Ms Ward: I thank my right hon. Friend for that reply. Is he aware that many Metropolitan police officers live in Hertfordshire and that as a result of the pay increase for Met police officers serving since 1994 there is now a differential between those officers and Hertfordshire officers of £6,000 a year? That is obviously encouraging many Hertfordshire officers to consider transferring to the Metropolitan police service. Will my right hon. Friend consider these issues and ensure that the police negotiating board deals with them with some urgency?
Mr. Boateng: I understand my hon. Friend's point. The police negotiating board is considering this and a range of other issues in relation to pay and conditions. I will ensure that my hon. Friend's concerns are drawn to its attention.

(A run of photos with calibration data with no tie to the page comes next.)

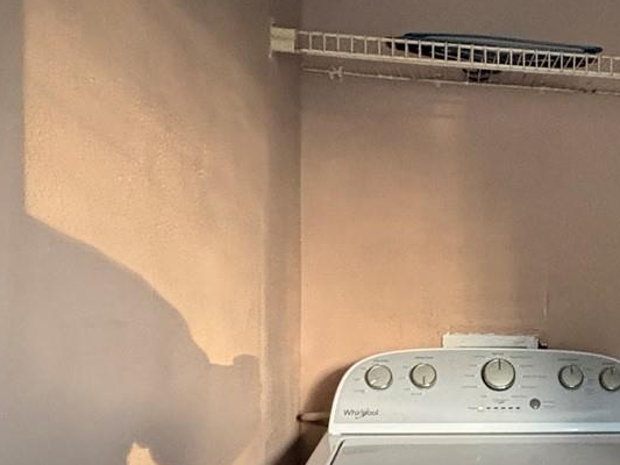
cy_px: 319
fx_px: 752
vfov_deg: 34.0
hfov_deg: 41.0
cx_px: 569
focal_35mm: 42
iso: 1000
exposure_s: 1/40
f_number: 2.2
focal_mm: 2.22
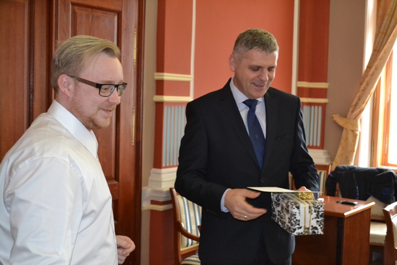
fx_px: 529
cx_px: 198
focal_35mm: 48
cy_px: 132
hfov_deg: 41.1
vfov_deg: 28.1
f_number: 4.8
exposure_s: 1/60
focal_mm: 32
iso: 3200
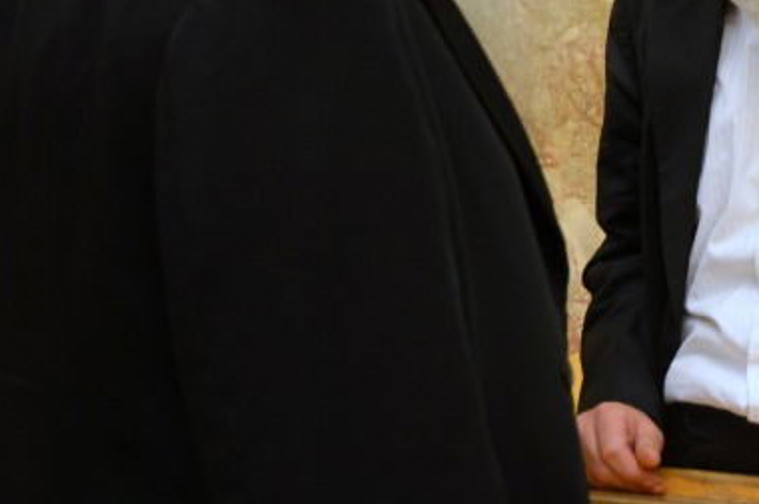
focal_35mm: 105
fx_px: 2210
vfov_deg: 12.9
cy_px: 18
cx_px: 843
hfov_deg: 18.7
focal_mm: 26
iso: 640
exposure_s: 1/125
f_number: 4.2
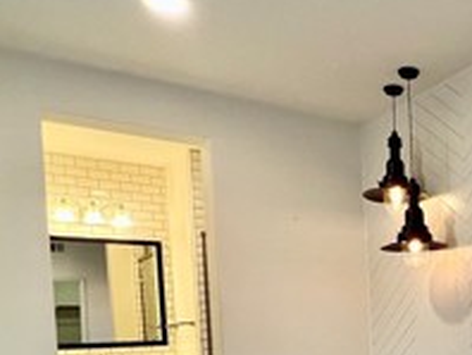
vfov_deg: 31.5
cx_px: 493
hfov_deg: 38.6
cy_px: 365
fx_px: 573
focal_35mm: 42
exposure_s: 1/120
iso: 160
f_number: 1.8
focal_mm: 1.57
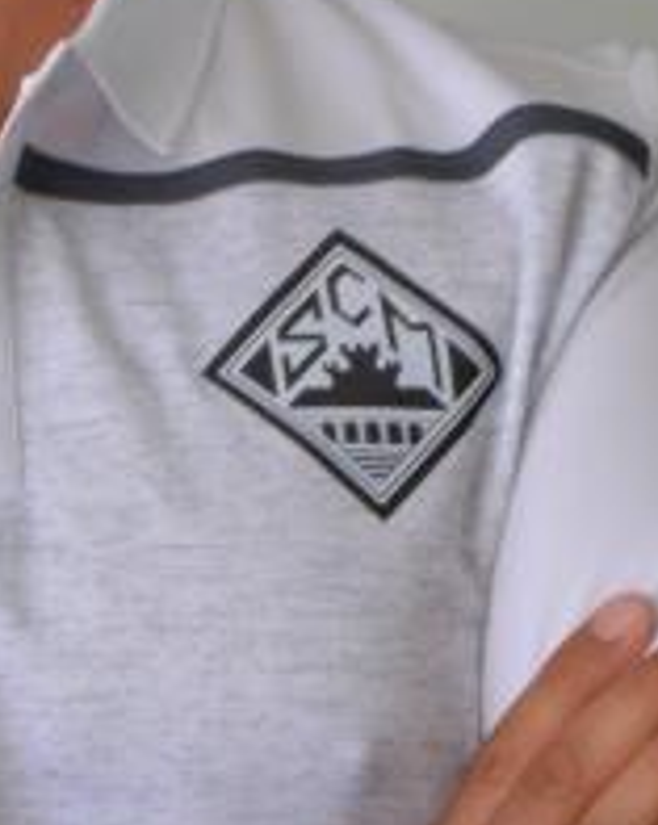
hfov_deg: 4.6
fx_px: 8223
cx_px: -243
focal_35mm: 337
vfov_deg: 5.7
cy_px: 90
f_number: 5.3
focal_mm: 46
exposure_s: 1/80
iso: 400
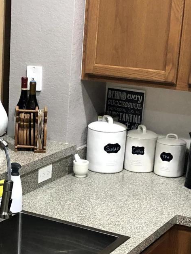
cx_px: 16
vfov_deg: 21.9
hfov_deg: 16.4
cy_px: 176
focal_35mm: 89
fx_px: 655
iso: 100
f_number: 1.8
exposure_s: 1/15
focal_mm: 3.99
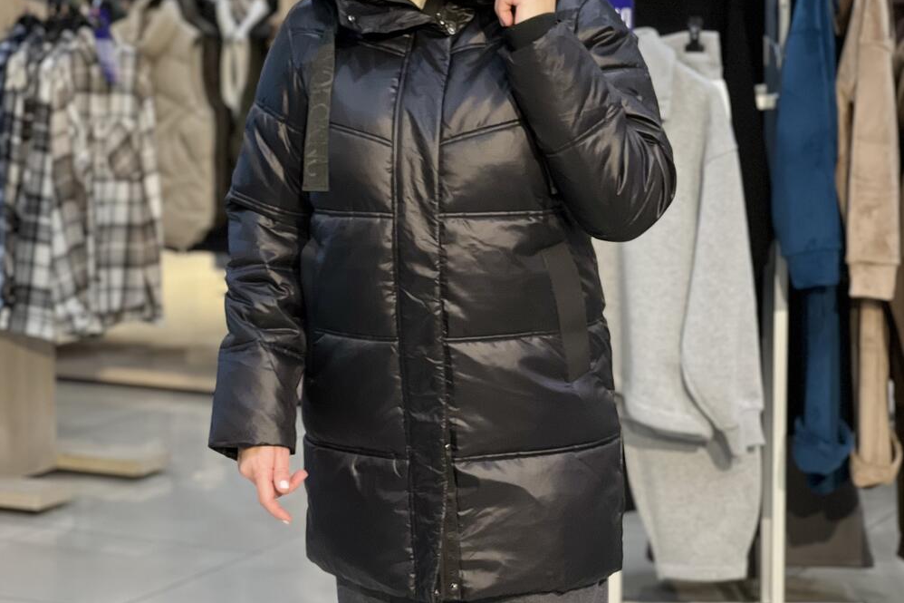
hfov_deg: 19.1
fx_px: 2686
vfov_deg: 12.8
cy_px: 236
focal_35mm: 107
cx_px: 452
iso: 160
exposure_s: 1/50
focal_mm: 9
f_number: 2.8
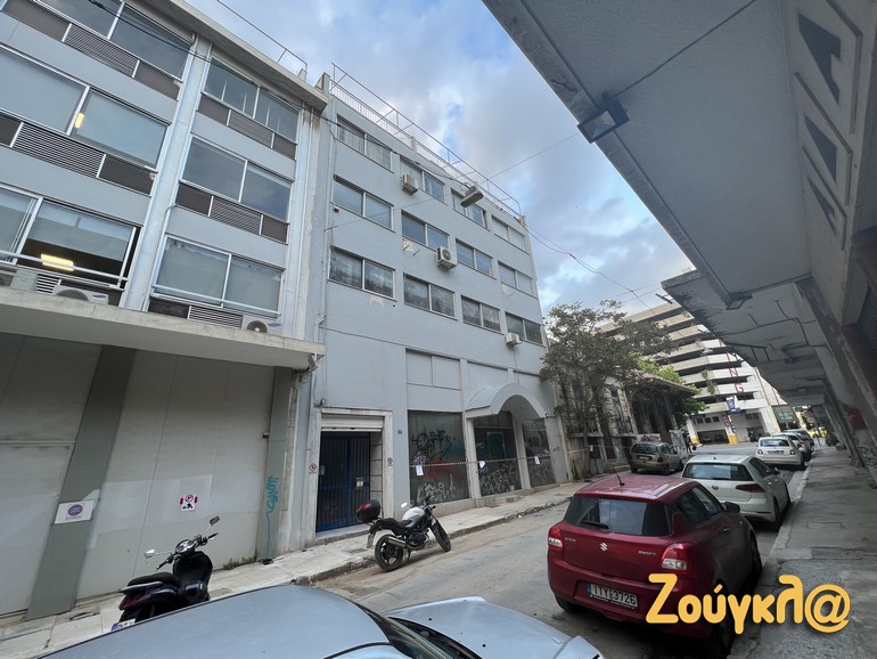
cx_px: 438
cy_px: 330
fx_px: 329
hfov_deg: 106.2
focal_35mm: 13
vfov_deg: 89.9
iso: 32
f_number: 1.8
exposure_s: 1/99
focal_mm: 1.57
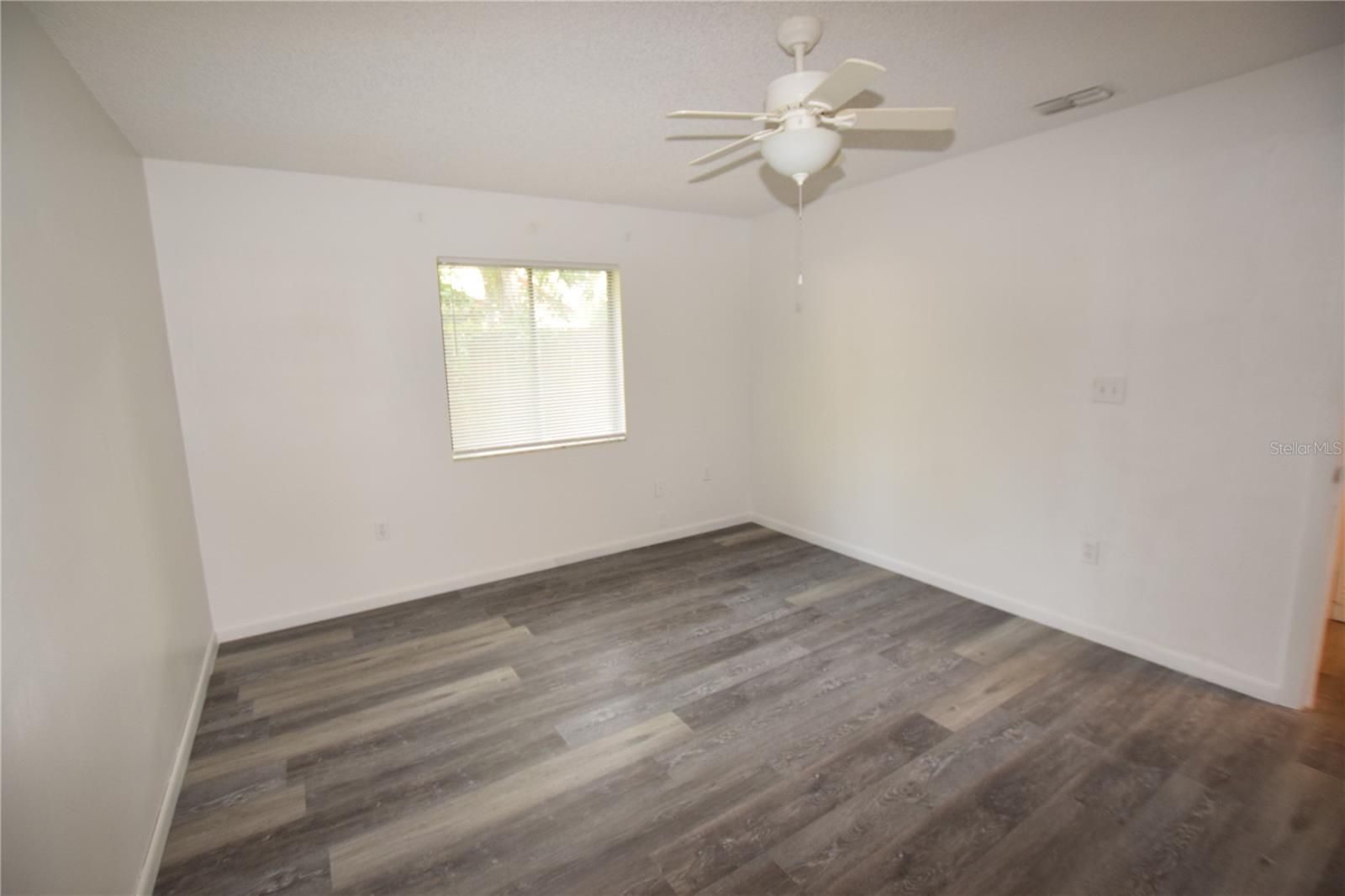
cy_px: 448
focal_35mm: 15
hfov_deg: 100.4
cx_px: 672
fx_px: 560
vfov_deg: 77.3
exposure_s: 1/80
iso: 800
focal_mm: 10
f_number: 4.5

Mr. James Clappison (Hertsmere): Given the pay differential between officers in Hertsmere and Hertfordshire and those in the Metropolitan area, will the Minister bear in mind the need for more police officers in Hertfordshire, especially in view of the growth of offences in violence? There has been an increase of 15 per cent. in such offences; and robberies have increased by 68 per cent. Hertfordshire is rapidly becoming a much less safe place in which to live. Will the right hon. Gentleman consider the reliance that he has placed on crime and disorder strategies, and especially the anti-social behaviour order, of which only one has been issued in Hertfordshire in response to all the violence that has taken place?
Mr. Boateng: The level of crime in Hertfordshire is still lower than the national average. Crime is at a lower level now than it was at the time of the general election. There are more serving police officers in Hertfordshire now than when the Conservative party had stewardship of these matters.
The Minister of State, Home Office (Mr. Charles Clarke): My right hon Friend the Home Secretary recently published guidance in the form of a booklet entitled "Anti-Social Behaviour Orders: Guidance on drawing up Local ASBO Protocols", and a copy has been placed in the Library. That guidance is supported by training seminars and a variety of other means.
Maria Eagle: I welcome the fact that an increasing number of local authorities and local crime partnerships are making use of these orders. However, does my hon. Friend agree that it is not enough to have one or two orders per local authority area? They should be used where appropriate, and they should be seen by local crime reduction partnerships as a tool of early intervention and not as a last resort.
Mr. Clarke: I entirely agree with my hon. Friend. I take this opportunity to pay tribute to the work done by her city council, Liverpool, which I have visited. It has developed co-ordinated work between a variety of different agencies, which delivers in that way. There is a need to examine the range of orders that is available, and not only the anti-social behaviour order, in taking the action that my hon. Friend recommends.
Mr. Tim Collins (Westmorland and Lonsdale): Does the Minister accept that one of the issues relating to the use of these orders is the overall level of police resources? In that context, will he tell us when he expects to be able to announce final conclusions on the overall element of rural sparsity funding in the police funding formula?
Mr. Clarke: I refer the hon. Gentleman to the announcement that we made last Thursday. I do not know whether the hon. Gentleman is aware of it. The announcement included about £650,000 for Cumbria, which I think will be well appreciated.
The Minister of State, Home Office (Mrs. Barbara Roche): We estimate that about 30,000 port asylum applicants at present have permission to work. In the case of in-country applicants, the available information indicates that about 14,000 applicants have been given permission to work in the past 12 months.
Mr. Clark: I thank my hon. Friend for that response. As a new Member, I was appalled by the time that was taken before decisions were made. Many families lived their lives in suspension, being unable to make any plans. I recognise that the time taken for initial decisions has been reduced, but what further steps are being taken to increase the speed of decisions?